Please check every line of the listing for "decks" and copy each line where it is found.

-- Opening Marker --

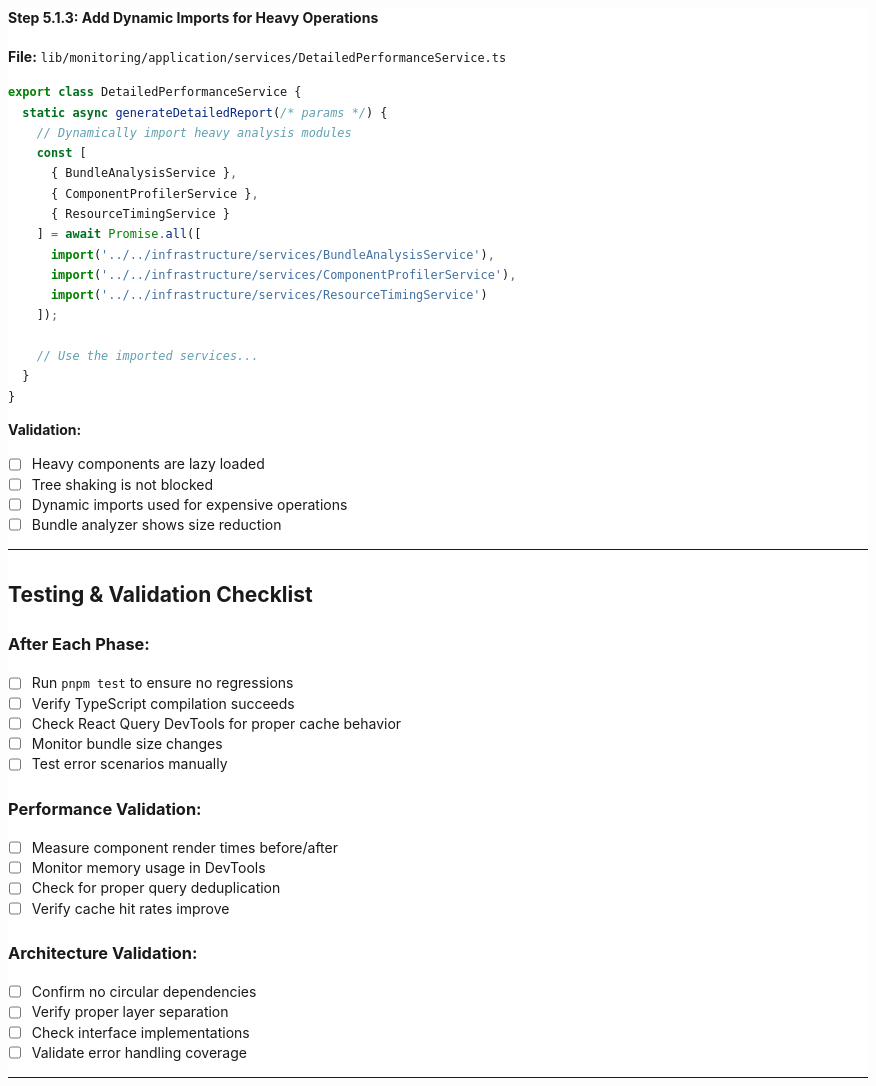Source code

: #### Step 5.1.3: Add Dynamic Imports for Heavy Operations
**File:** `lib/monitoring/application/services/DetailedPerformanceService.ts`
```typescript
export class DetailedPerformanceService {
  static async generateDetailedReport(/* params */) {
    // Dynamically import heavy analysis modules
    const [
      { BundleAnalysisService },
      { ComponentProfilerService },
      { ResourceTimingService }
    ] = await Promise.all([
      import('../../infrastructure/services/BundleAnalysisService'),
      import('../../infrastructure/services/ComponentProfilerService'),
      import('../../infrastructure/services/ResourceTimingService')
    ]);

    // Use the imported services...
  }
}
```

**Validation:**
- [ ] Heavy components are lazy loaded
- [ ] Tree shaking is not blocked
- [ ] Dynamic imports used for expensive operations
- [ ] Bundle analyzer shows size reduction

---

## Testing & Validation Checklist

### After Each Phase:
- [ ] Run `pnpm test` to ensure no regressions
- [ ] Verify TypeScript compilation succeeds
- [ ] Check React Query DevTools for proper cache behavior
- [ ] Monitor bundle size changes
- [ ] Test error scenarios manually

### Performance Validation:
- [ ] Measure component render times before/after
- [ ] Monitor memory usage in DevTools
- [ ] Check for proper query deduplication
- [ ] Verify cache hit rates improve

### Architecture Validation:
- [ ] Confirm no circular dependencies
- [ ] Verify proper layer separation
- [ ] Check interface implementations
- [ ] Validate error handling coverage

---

-- Closing Marker --
-- Opening Marker --

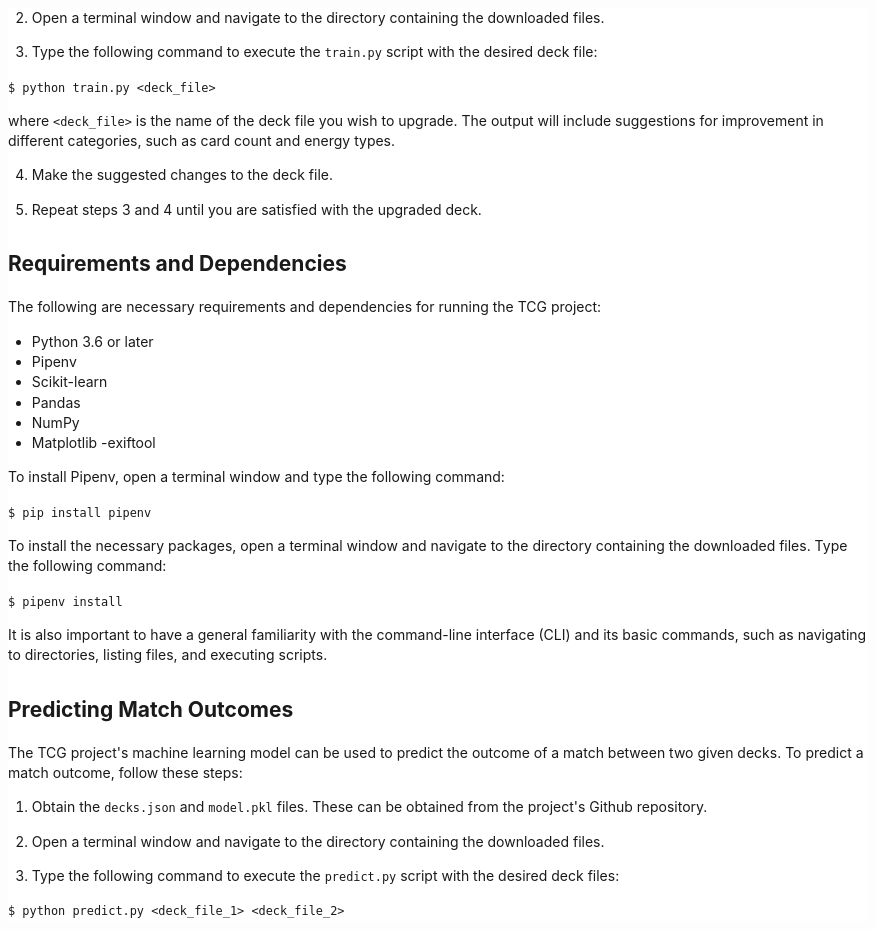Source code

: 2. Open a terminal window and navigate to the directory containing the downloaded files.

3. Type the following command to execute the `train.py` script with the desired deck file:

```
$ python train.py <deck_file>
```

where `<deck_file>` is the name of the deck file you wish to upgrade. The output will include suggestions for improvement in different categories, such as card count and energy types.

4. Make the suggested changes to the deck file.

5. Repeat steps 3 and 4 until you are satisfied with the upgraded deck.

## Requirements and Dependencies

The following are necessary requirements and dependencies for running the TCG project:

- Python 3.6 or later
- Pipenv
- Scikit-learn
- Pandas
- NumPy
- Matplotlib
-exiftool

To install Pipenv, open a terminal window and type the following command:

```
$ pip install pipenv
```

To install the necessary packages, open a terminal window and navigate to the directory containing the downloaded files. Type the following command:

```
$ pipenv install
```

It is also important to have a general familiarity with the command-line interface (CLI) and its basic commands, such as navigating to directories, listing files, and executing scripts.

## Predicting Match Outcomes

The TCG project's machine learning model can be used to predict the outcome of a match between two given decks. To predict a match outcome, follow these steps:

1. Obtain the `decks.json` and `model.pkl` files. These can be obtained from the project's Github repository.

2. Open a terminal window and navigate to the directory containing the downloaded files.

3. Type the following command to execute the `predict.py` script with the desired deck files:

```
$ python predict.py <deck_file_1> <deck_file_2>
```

-- Closing Marker --
-- Opening Marker --

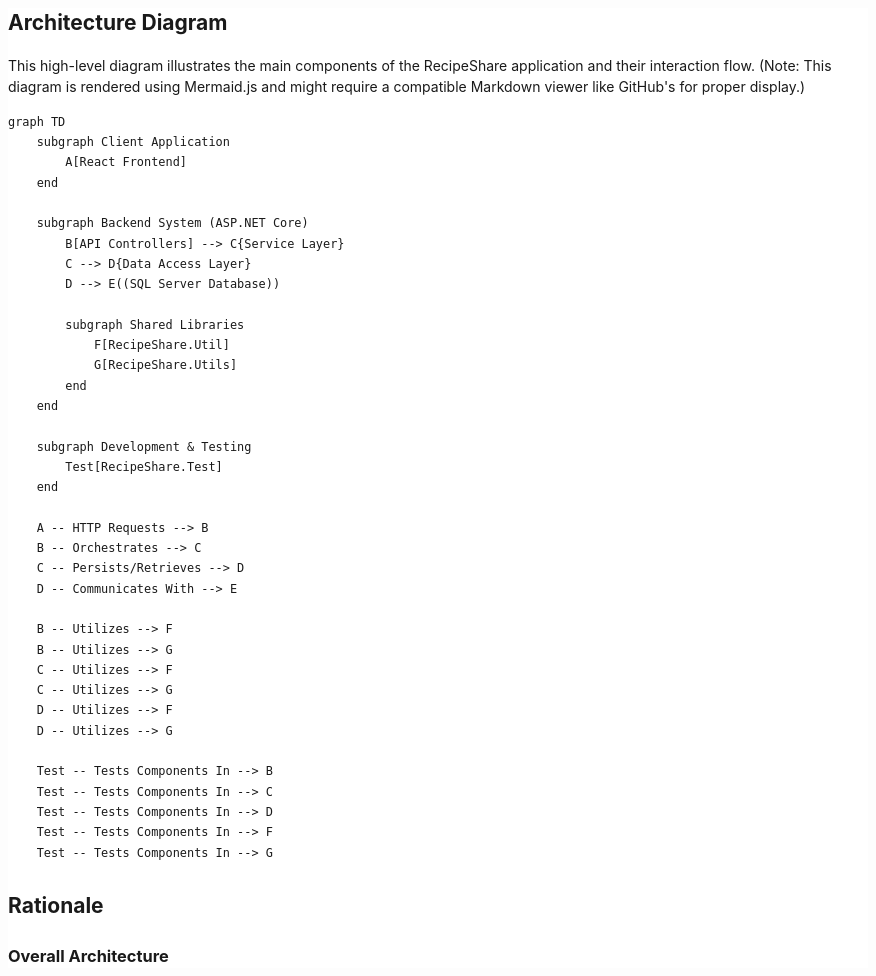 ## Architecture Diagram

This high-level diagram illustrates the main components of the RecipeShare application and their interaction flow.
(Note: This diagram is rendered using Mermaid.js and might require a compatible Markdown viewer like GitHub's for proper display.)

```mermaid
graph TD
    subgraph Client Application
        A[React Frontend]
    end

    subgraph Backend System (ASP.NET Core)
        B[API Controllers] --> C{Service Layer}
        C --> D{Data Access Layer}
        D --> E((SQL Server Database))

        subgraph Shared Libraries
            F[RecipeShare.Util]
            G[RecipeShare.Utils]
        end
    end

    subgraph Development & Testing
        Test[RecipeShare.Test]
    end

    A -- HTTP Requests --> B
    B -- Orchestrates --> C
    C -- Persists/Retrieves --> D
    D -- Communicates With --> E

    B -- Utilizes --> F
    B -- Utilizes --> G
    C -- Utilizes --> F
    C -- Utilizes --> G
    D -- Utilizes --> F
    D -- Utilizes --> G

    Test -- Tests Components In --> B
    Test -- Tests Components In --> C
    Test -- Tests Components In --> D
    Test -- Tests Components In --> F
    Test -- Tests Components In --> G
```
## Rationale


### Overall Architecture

-- Closing Marker --

> Completed task:
The TCG project's machine learning model can be used to predict the outcome of a match between two given decks. To predict a match outcome, follow these steps:
1. Obtain the `decks.json` and `model.pkl` files. These can be obtained from the project's Github repository.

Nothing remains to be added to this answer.